New genetic tools to speed the farming of Atlantic salmon are being made available for first time

by
editorial staff

Development of single nucleotide polymorphism (SNP) markers.

New genetic tools to speed the breeding of Atlantic salmon are being made available to salmon farmers for the first time, with help from Breeding Insight, a new program funded by the U.S. Department of Agriculture (USDA) through Cornell.

SNP markers
Breeding Insight is a Cornell program that was set up to “elevate and support specialty crops and animal breeders in the USDA-ARS (U.S. Department of Agriculture-Agricultural Research Service) by developing genomics, phenomics, and data management tools for higher genetic gains outputs”.

Breeding Insight recently assisted scientists from the USDA Agricultural Research Service (ARS) in the development of single nucleotide polymorphism (SNP) markers, which are important tools for salmon farmers.

They said that the SNP markers are available for USA-based salmon farmers, such as Cooke in Maine and Pacific Aquaculture which has several steelhead net-pen farms on the Columbia River.

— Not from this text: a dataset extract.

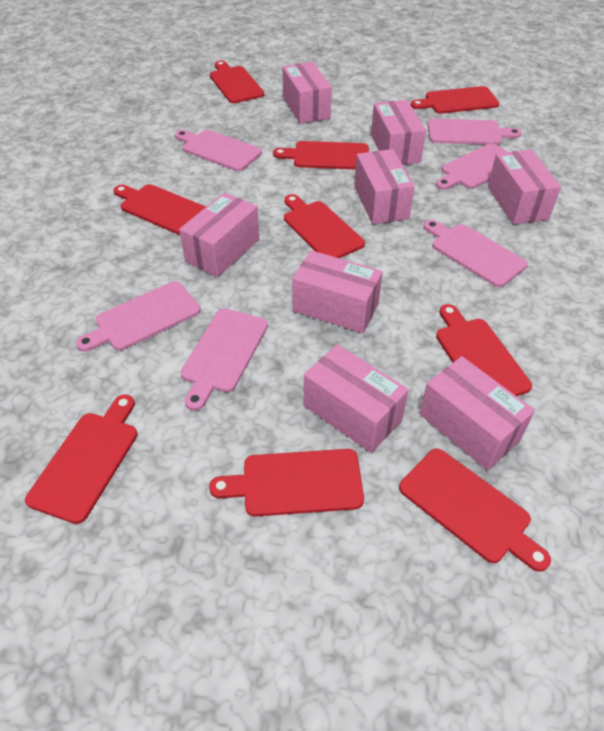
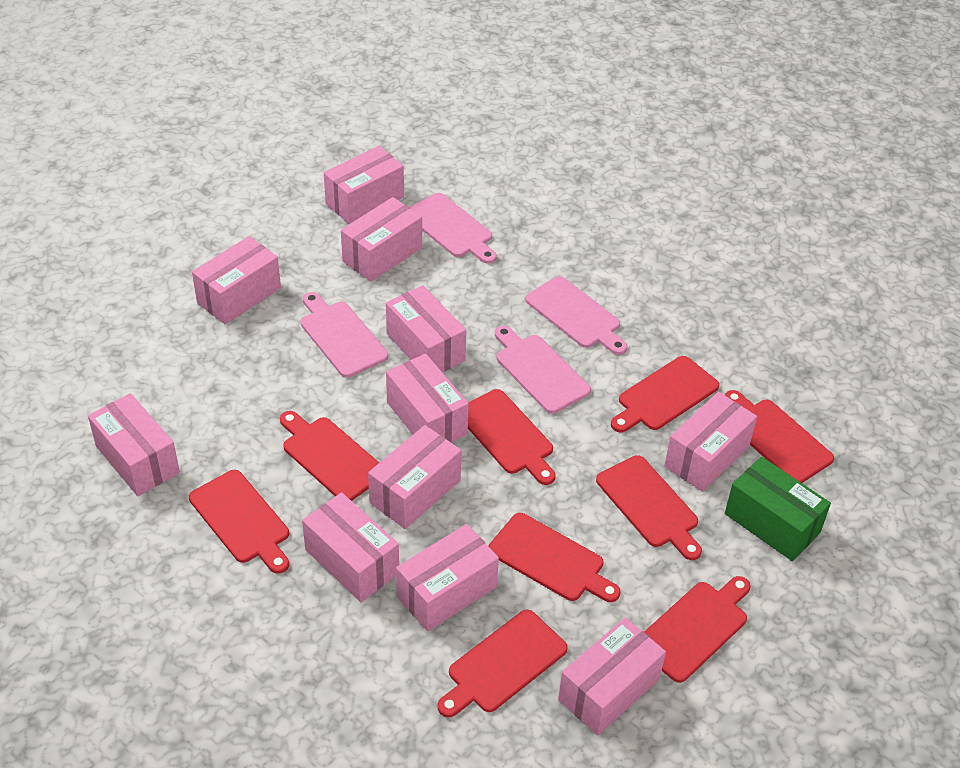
green box: none = 0 -> [725,457,831,561] = 1
pink box: [179,193,259,277] [282,62,332,124] [292,250,383,333] [304,344,409,453] [354,149,415,224] [371,100,426,165] [419,356,535,470] [488,150,561,225] = 8 -> [88,393,180,496] [192,236,281,324] [302,492,399,602] [324,146,404,224] [341,197,422,282] [368,425,462,529] [386,285,466,372] [386,354,469,442] [396,524,499,632] [558,617,666,736] [664,392,757,492] = 11
pink cutting board: [76,281,201,352] [175,130,262,171] [180,308,268,411] [423,220,528,287] [428,119,522,145] [436,143,507,190] = 6 -> [301,292,388,378] [410,193,497,264] [495,326,591,414] [525,276,627,355] = 4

Until now, uniquely developed genomic resources for researching and breeding them were not publicly available, due to intellectual property constraints from competing commercial interests.

Milestones on the highway
“SNP markers are like milestones on the highway,” said Yniv Palti, USDA ARS research geneticist and lead on the project in a press release.

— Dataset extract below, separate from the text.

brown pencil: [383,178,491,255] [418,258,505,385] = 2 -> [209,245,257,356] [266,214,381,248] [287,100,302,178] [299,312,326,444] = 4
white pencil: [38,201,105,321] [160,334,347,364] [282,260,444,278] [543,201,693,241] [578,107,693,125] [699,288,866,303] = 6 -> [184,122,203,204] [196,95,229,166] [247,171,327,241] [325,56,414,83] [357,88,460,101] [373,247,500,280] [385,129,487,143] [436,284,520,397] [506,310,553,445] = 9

“These navigation points dramatically increase the speed at which breeders can select and introduce genes for traits that benefit fish farmers and consumers alike,” he said.

Palti explained that the goal is to bring the power of predictive breeding by enabling researchers to pinpoint sections of the genome associated with particular traits.

“By combining traditional breeding approaches with genomics and informatics, it is now possible to accurately predict some of the traits and performance of an individual long before it matures,” said Moira Sheehan, director of Breeding Insight.

“But the challenges facing specialty species such as salmon too often hamper technology adoption and limit program efficiency. Our goal at Breeding Insight is to level the playing field and create new opportunities for specialty crop and animal breeders to take value out of the genomics era,” she said.

Breeding Insight played a critical role in the salmon SNP marker project by providing expertise at the intersection of molecular biology and computing technology – a field more commonly known as bioinformatics.

Bioinformatics
“Bioinformatics is in such high demand. It’s the bottleneck for everything we do,” Palti said.

Palti said a consortium organised through biotechnology company The Center for Aquaculture Technologies (CAT) has committed to processing 50,000 copies of the SNP set (assembled on microscope slide-sized chips) as part of a genotyping service it offers.

CAT has an agreement with GM salmon farmer AquaBounty for it to use its patented sterility technology.

“Our primary goal is to generate resources that are being adopted by the aquaculture industry,” Palti said.